*DOCUMENTO DE ORIGEM*

Esta operação, cujos detalhes ainda não são revelados pelo Ministério Público português, está em curso no âmbito dos esforços do Executivo de João Lourenço para fazer regressar os capitais exportados de Angola para o exterior de forma ilícita. Entretanto, de acordo com Karina Carvalho, diretora-geral da Transparência e Integridade - Associação Cívica (TIAC), "não basta apenas vontade política" para combater a corrupção e recuperar o capital que Angola tem no estrangeiro.

Para já, ainda é muito difícil saber qual o montante global do capital angolano colocado em Portugal por altas figuras ligadas ao anterior regime de José Eduardo dos Santos. Muitos destes capitais foram canalizados para o exterior através de off-shores. A questão que se coloca é se será possível repatriar os ativos suspeitos que Angola tem concretamente em Portugal.

Angola Luanda Joao Lourenco
João Lourenço, Presidente de Angola Foto: DW/A. Cascais

Karina Carvalho acredita que isso é possível, na base de acordos de cooperação internacional entre os dois países, nomeadamente entre as autoridades tributárias, os órgãos judiciais e a polícia de investigação criminal.

*ENTRADAS DE DADOS*
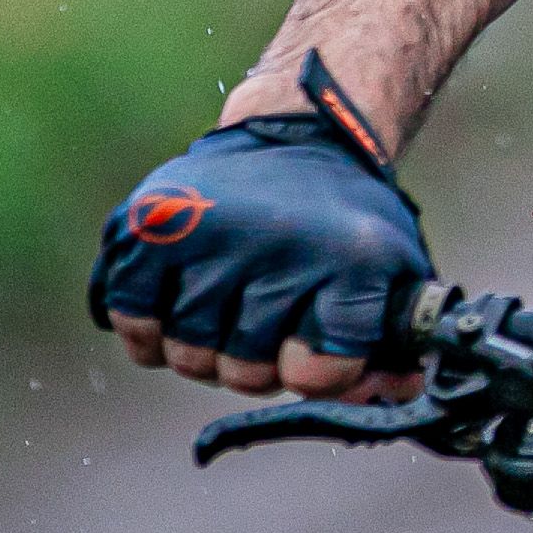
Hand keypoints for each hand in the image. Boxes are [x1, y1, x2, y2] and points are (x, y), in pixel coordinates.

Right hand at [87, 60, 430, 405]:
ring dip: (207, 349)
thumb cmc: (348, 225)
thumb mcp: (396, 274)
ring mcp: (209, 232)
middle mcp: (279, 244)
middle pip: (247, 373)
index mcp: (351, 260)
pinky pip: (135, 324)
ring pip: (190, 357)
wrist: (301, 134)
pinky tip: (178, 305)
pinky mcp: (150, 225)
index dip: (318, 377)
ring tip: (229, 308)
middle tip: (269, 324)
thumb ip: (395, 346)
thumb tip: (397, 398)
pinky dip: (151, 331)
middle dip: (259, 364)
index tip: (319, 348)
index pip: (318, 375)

*INSTRUÇÕES DAS TAREFAS*
A – Reproduza literalmente o trecho do documento de origem que começa em "Angola Luanda Joao" e termina em "de investigação criminal.", incluindo estas palavras.
B – Que cargo ocupa Karina Carvalho na Transparência e Integridade - Associação Cívica, segundo o documento de origem?
C – Traduza para inglês, por favor, esta frase do documento de origem: "Muitos destes capitais foram canalizados para o exterior através de off-shores."

*RESPOSTAS POR ORDEM*
A –
Angola Luanda Joao Lourenco
João Lourenço, Presidente de Angola Foto: DW/A. Cascais

Karina Carvalho acredita que isso é possível, na base de acordos de cooperação internacional entre os dois países, nomeadamente entre as autoridades tributárias, os órgãos judiciais e a polícia de investigação criminal.

B – Diretora-geral.

C – Many of these funds were channeled abroad through offshores.